Ancak, yangınların orman kuşağının topraklarındaki çok ince toprak tabakasını açıklayamayacağına dikkat edilmelidir. Yangın durumunda, yalnızca A0 ve A1 endeksli toprak tabakasının iki üst ufku yanacaktır (3. bölümde kod çözme). Ufukların geri kalanı pratik olarak yanmaz ve korunmalıydı. Ayrıca, orman yangınlarının sonuçlarının araştırıldığı çalışmalardan birine bağlantı gönderildi. Bundan, toprakta bir kül tabakası gözleneceğinden, bu alanda bir yangın olduğunu toprak tabakasından belirlemenin kolay olduğu takip edilir. Aynı zamanda kül tabakasının derinliğine göre yangının ne zaman çıktığını yaklaşık olarak belirlemek dahi mümkündür. Dolayısıyla, yerinde araştırma yaparsanız, şerit uçlarının hiç yanıp yanmadığını ve bunun yaklaşık olarak ne zaman gerçekleştiğini kesin olarak söyleyebilirsiniz.

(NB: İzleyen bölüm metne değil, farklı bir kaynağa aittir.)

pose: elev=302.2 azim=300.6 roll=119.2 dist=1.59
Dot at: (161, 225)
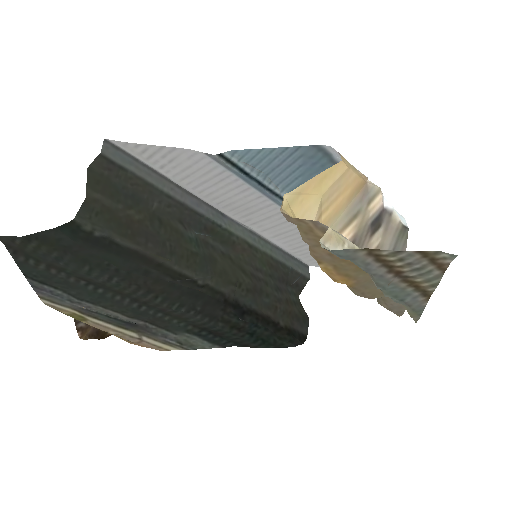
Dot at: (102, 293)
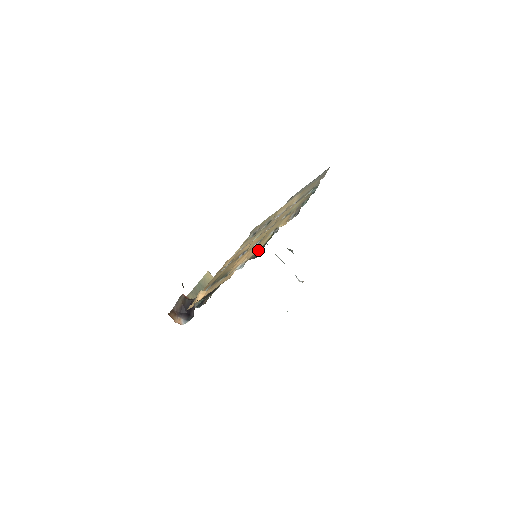
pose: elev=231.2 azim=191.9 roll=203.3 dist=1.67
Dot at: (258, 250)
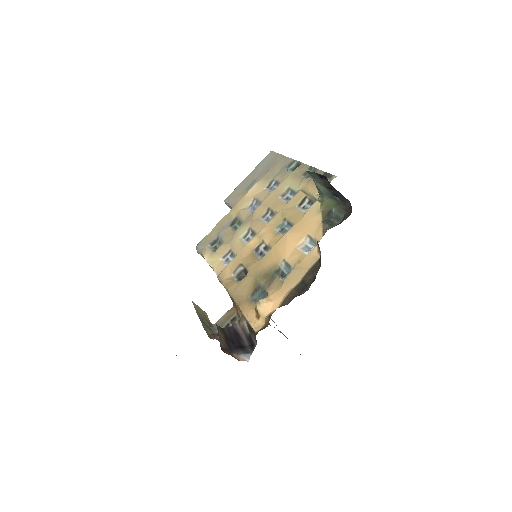
Dot at: (322, 220)
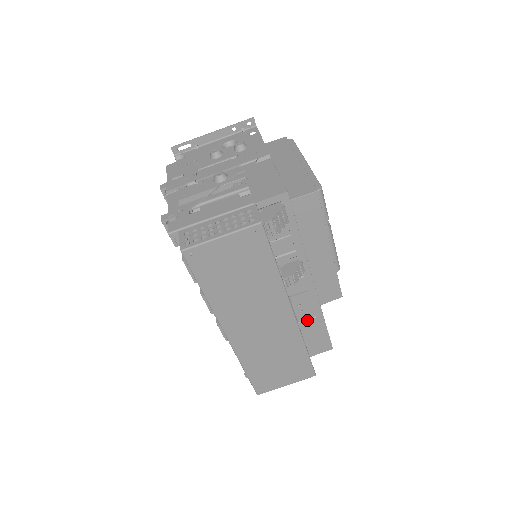
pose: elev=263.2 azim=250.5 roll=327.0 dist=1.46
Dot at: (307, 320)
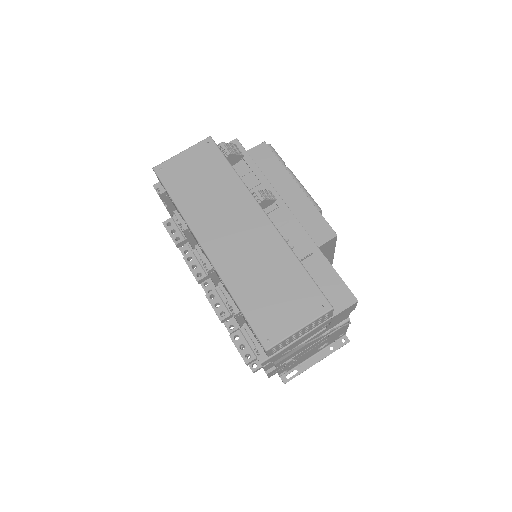
Dot at: (304, 259)
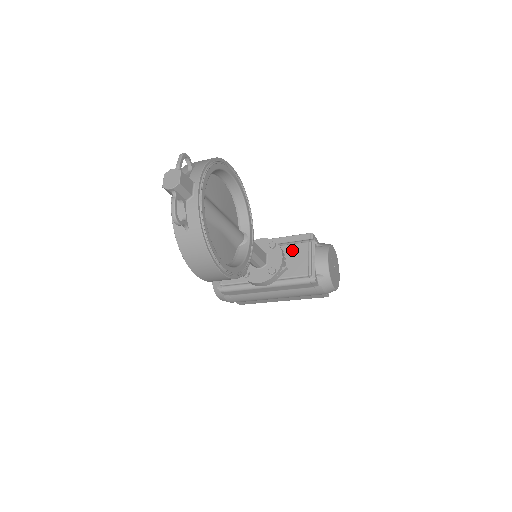
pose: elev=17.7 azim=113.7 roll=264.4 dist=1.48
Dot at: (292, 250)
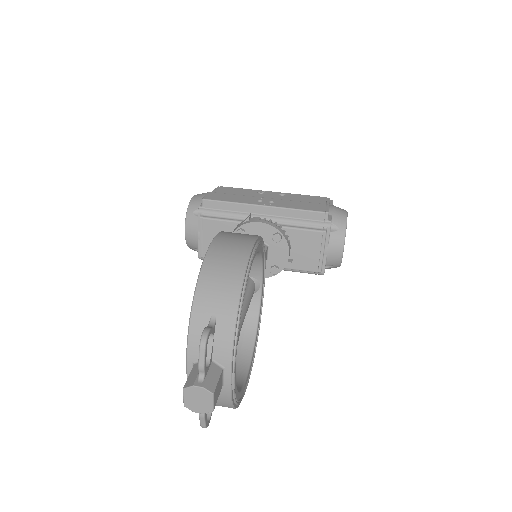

Miass köyündeki kaleden bahsettiğim ikinci kısma bir ekleme daha yapmak istiyorum. Bu köy bulunduğundan beri 40 km. yaşadığım yer olan Chelyabinsk'ten, sonra bir hafta sonu oraya kısa bir yolculuk yaptım, bu sırada şahsen kalenin bir zamanlar tam olarak adanın bulunduğu yerde bulunduğundan şüphe duymadım ve şimdi adayı ayıran kanal geride kaldı kaleyi çevreleyen hendek ve ona bitişik evler.

İlk olarak, kale planına göre, çıkıntılı bir "ışın" ile kanalın sağ üst köşesinin olması gereken arazide, dikdörtgen anahatları olan yaklaşık 1,5 metre yüksekliğinde bir tepe vardır. Bu tepeden nehre doğru, yönü de şemadaki kanalın yönü ile örtüşen bir sur görülebilir. Bu mil bir kanal ile yaklaşık olarak ortadan kesilir. Ne yazık ki, resimde görünen köprü artık orada olmadığı için adaya ulaşmak mümkün olmadı. Bu yüzden %100 emin değilim ama bu kıyıdan öyle görünüyor ki karşı kıyıda, kalenin olması gereken yerde bir de sur var. En azından diğer taraf gözle görülür şekilde daha yüksek. Şimdi bir kanalla kesilen kalenin sol üst köşesi olması gereken yerde, zeminde düz dikdörtgen bir alan var.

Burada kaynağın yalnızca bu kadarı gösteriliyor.